While I have been recuperating, hubby has taken down the large whale-sized rollup door in the studio, which was very noisy and not energy efficient in the least. And he has built in its place a wall, nice and tidy and tight. When the wall is completely taped, mudded and painted it will provide a nice large shelf for painting storage in between shows and for keeping what inventory does not immediately sell. Along that wall will be a flat paper storage unit, and a low 2 shelf bookcase. That will allow me to get rid of 3 small bookcases that pop up here and there in the studio, taking up valuable floor space and adding to the visual clutter. The middle expanse of wall will be used to hang pieces for a while as I think them over. I do muddle through some pieces.

Already it is amazingly quiet in the studio. Not the raucous mess it was before.
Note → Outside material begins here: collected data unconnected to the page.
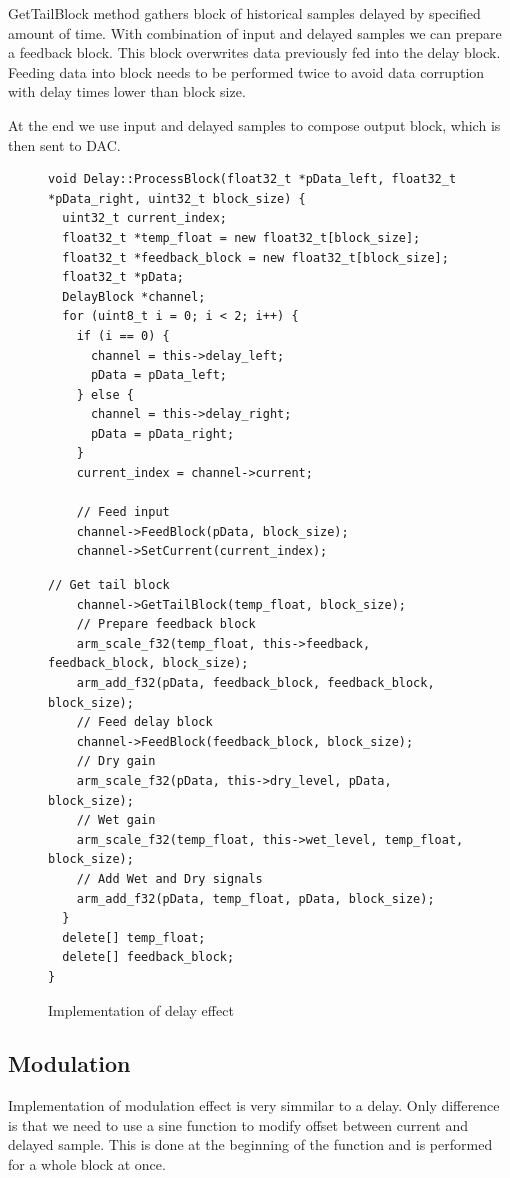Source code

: \documentclass[a4paper,twoside,12pt]{book}
\begin{document}
GetTailBlock method gathers block of historical samples
delayed by specified amount of time.
With combination of input and delayed samples
we can prepare a feedback block.
This block overwrites data previously fed into the delay block.
Feeding data into block needs to be performed twice
to avoid data corruption with delay times lower than block size.

At the end we use input and delayed samples
to compose output block, which is then sent to DAC.

\begin{figure}[H]
\centering
\begin{lstlisting}
void Delay::ProcessBlock(float32_t *pData_left, float32_t *pData_right, uint32_t block_size) {
  uint32_t current_index;
  float32_t *temp_float = new float32_t[block_size];
  float32_t *feedback_block = new float32_t[block_size];
  float32_t *pData;
  DelayBlock *channel;
  for (uint8_t i = 0; i < 2; i++) {
    if (i == 0) {
      channel = this->delay_left;
      pData = pData_left;
    } else {
      channel = this->delay_right;
      pData = pData_right;
    }
    current_index = channel->current;

    // Feed input
    channel->FeedBlock(pData, block_size);
    channel->SetCurrent(current_index);
\end{lstlisting}
\end{figure}
\newpage
\begin{figure}[H]
\begin{lstlisting}[firstnumber=20]
    // Get tail block
    channel->GetTailBlock(temp_float, block_size);
    // Prepare feedback block
    arm_scale_f32(temp_float, this->feedback, feedback_block, block_size);
    arm_add_f32(pData, feedback_block, feedback_block, block_size);
    // Feed delay block
    channel->FeedBlock(feedback_block, block_size);
    // Dry gain
    arm_scale_f32(pData, this->dry_level, pData, block_size);
    // Wet gain
    arm_scale_f32(temp_float, this->wet_level, temp_float, block_size);
    // Add Wet and Dry signals
    arm_add_f32(pData, temp_float, pData, block_size);
  }
  delete[] temp_float;
  delete[] feedback_block;
}
\end{lstlisting}
\caption{Implementation of delay effect}
\label{fig:delay}
\end{figure}

\subsection{Modulation}
Implementation of modulation effect is very simmilar to a delay.
Only difference is that we need to use a sine function
to modify offset between current and delayed sample.
This is done at the beginning of the function
and is performed for a whole block at once.
\end{document}
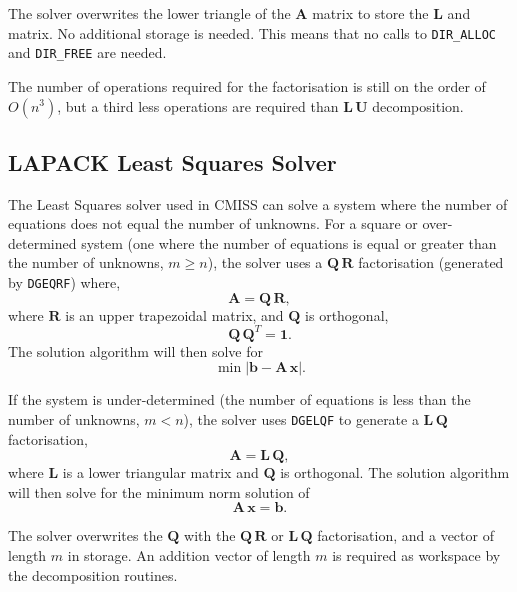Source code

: The solver overwrites the lower triangle of the $\mathbf{A}$ matrix to store 
the $\mathbf{L}$ and matrix. No additional storage is needed. This means that
no calls to {\tt DIR\_ALLOC} and {\tt DIR\_FREE} are needed.

The number of operations required for the factorisation is still on the order 
of $O(n^3)$, but a third less operations are required than $\mathbf{L \, U}$
decomposition.


\subsection{LAPACK Least Squares Solver}\label{s2.3}

The Least Squares solver used in CMISS can solve a system where the number
of equations does not equal the number of unknowns. For a square or
over-determined system (one where the number of equations is equal or greater
than the number of unknowns, $m \ge n$), the solver uses a $\mathbf{Q \, R}$ 
factorisation (generated by {\tt DGEQRF}) where,
\begin{equation}\label{e2.3.1}
\mathbf{A} = \mathbf{Q} \, \mathbf{R},
\end{equation}
where $\mathbf{R}$ is an upper trapezoidal matrix, and $\mathbf{Q}$ is
orthogonal,
\begin{equation}\label{e2.3.2}
\mathbf{Q} \, \mathbf{Q}^T = \mathbf{1}.
\end{equation}
The solution algorithm will then solve for
\begin{equation}\label{e2.3.3}
\min \left| \mathbf{b} - \mathbf{A} \, \mathbf{x} \right|.
\end{equation}

If the system is under-determined (the number of equations is less than the 
number of unknowns, $m < n$), the solver uses {\tt DGELQF} to generate a
$\mathbf{L \, Q}$ factorisation,
\begin{equation}\label{e2.3.4}
\mathbf{A} = \mathbf{L} \, \mathbf{Q},
\end{equation}
where $\mathbf{L}$ is a lower triangular matrix and $\mathbf{Q}$ is
orthogonal. The solution algorithm will then solve for the minimum norm 
solution of 
\begin{equation}\label{e2.3.5}
\mathbf{A \, x} = \mathbf{b}.
\end{equation}

The solver overwrites the $\mathbf{Q}$ with the $\mathbf{Q \, R}$ or 
$\mathbf{L \, Q}$ factorisation, and a vector of length $m$ in storage. 
An addition vector of length $m$ is required as workspace by the decomposition
routines.


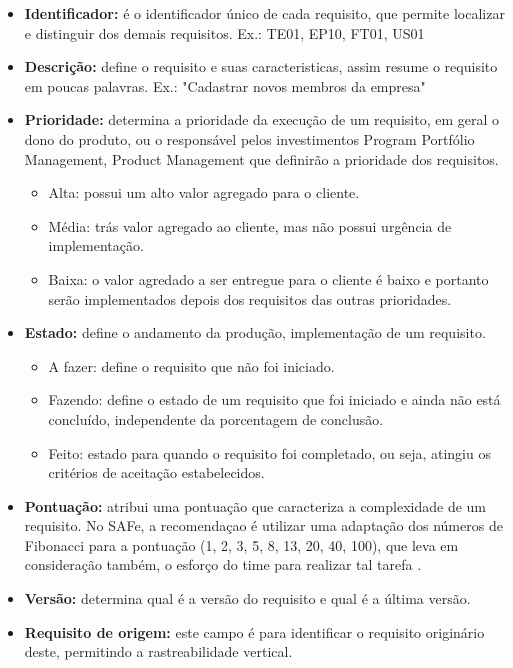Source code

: \begin{itemize}
    \item \textbf{Identificador:} é o identificador único de cada requisito, que permite localizar e distinguir dos demais requisitos.
    \newline Ex.: TE01, EP10, FT01, US01
    \item \textbf{Descrição:} define o requisito e suas caracteristicas, assim resume o requisito em poucas palavras.
    \newline Ex.: "Cadastrar novos membros da empresa" 
    \item \textbf{Prioridade:} determina a prioridade da execução de um requisito, em geral o dono do produto, ou o responsável pelos investimentos Program Portfólio Management, Product Management que definirão a prioridade dos requisitos.
    \begin{itemize}
        \item Alta: possui um alto valor agregado para o cliente.
        \item Média: trás valor agregado ao cliente, mas não possui urgência de implementação.
        \item Baixa: o valor agredado a ser entregue para o cliente é baixo e portanto serão implementados depois dos requisitos das outras prioridades.
    \end{itemize}
    \item \textbf{Estado:} define o andamento da produção, implementação de um requisito.
    \begin{itemize}
        \item A fazer: define o requisito que não foi iniciado.
        \item Fazendo: define o estado de um requisito que foi iniciado e ainda não está concluído, independente da porcentagem de conclusão.
        \item Feito: estado para quando o requisito foi completado, ou seja, atingiu os critérios de aceitação estabelecidos.
    \end{itemize}
    \item \textbf{Pontuação:} atribui uma pontuação que caracteriza a complexidade de um requisito. No SAFe, a recomendaçao é utilizar uma adaptação dos números de Fibonacci para a pontuação (1, 2, 3, 5, 8, 13, 20, 40, 100), que leva em consideração também, o esforço do time para realizar tal tarefa \cite{safe}.
    \item \textbf{Versão:} determina qual é a versão do requisito e qual é a última versão.
    \item \textbf{Requisito de origem:} este campo é para identificar o requisito originário deste, permitindo a rastreabilidade vertical.
\end{itemize}


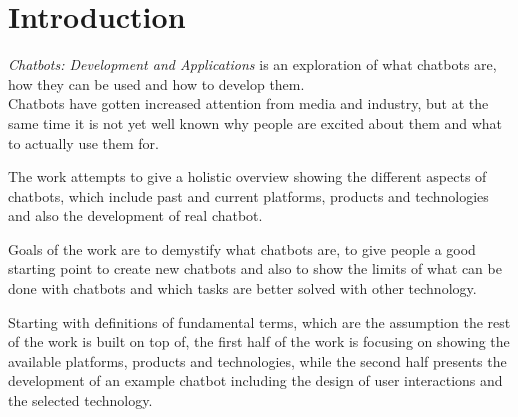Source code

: \chapter{Introduction}


\emph{Chatbots: Development and Applications} is an exploration of what chatbots are, how they can be used and how to develop them.
\\

Chatbots have gotten increased attention from media and industry,
but at the same time it is not yet well known why people are excited about them
and what to actually use them for.

The work attempts to give a holistic overview showing the different aspects of chatbots,
which include past and current platforms, products and technologies
and also the development of real chatbot.

Goals of the work are to demystify what chatbots are,
to give people a good starting point to create new chatbots
and also to show the limits of what can be done with chatbots and which tasks are better solved with other technology.

Starting with definitions of fundamental terms, which are the assumption the rest of the work is built on top of,
the first half of the work is focusing on showing the available platforms, products and technologies,
while the second half presents the development of an example chatbot including the design of user interactions and the selected technology.
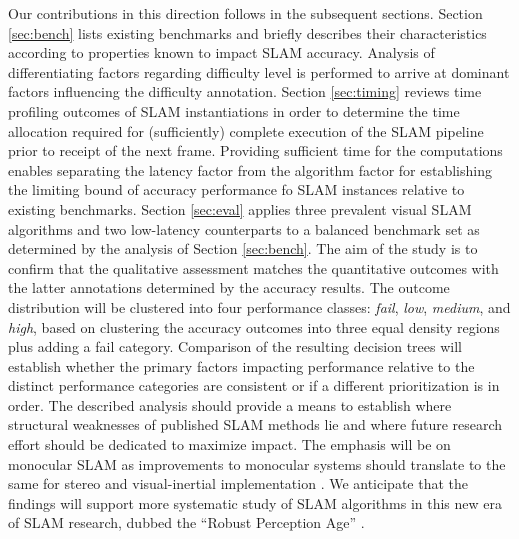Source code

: Our contributions in this direction follows in the subsequent sections.
Section \ref{sec:bench} lists existing benchmarks and briefly describes their
characteristics according to properties known to impact SLAM accuracy.
Analysis of differentiating factors regarding difficulty level is performed
to arrive at dominant factors influencing the difficulty annotation.
Section \ref{sec:timing} reviews time profiling outcomes of SLAM
instantiations in order to determine the time allocation required for
(sufficiently) complete execution of the SLAM pipeline prior to receipt of the 
next frame.  Providing sufficient time for the computations enables
separating the latency factor from the algorithm factor for establishing the
limiting bound of accuracy performance fo SLAM instances relative to existing
benchmarks.
Section \ref{sec:eval} applies 
three prevalent visual SLAM
algorithms and two low-latency counterparts
to a 
balanced
benchmark set as determined by the analysis of Section \ref{sec:bench}. The aim
of the study is to confirm that the qualitative assessment matches the
quantitative outcomes with the latter annotations determined by the
accuracy results.
The outcome distribution will be clustered into four performance classes:
\textit{fail}, \textit{low}, \textit{medium}, and \textit{high}, based on 
clustering the accuracy outcomes into three equal density regions plus
adding a fail category.  Comparison of the resulting decision trees will
establish whether the primary factors impacting performance relative to the
distinct performance categories are consistent or if a different
prioritization is in order.
The described analysis should provide a means to establish where structural
weaknesses of published SLAM methods lie and where future research effort
should be dedicated to maximize impact. %
The emphasis will be on monocular SLAM as improvements to monocular systems
should translate to the same for stereo and visual-inertial implementation
\cite{zhao2019closednav,zhao2019tro}.
We anticipate that the findings will support more systematic study of SLAM
algorithms in this new era of SLAM research, dubbed the ``Robust
Perception Age'' \cite{cadena2016past}.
Living atop a mountain in Wind Canyon, that door had plenty of opportunity to be loud and intrusive when I worked. I am so pleased that it is gone. What a lovely birthday gift.

I have been reading art books, and re-viewing my many art DVDs while I have been getting over this surprise appendectomy. It has been a time to recharge and think about my work. So I hope it has not been wasted. I will miss some shows I wanted to be in due to simply not being up to it. And that is galling to someone who has no patience with being a patient. I was in two shows during that time and did garner a ribbon. So all was not wasted. But as I get older I find I am more miserly of my time. I do not want to waste one day of it not painting.
OK, so where is that magic energy pill???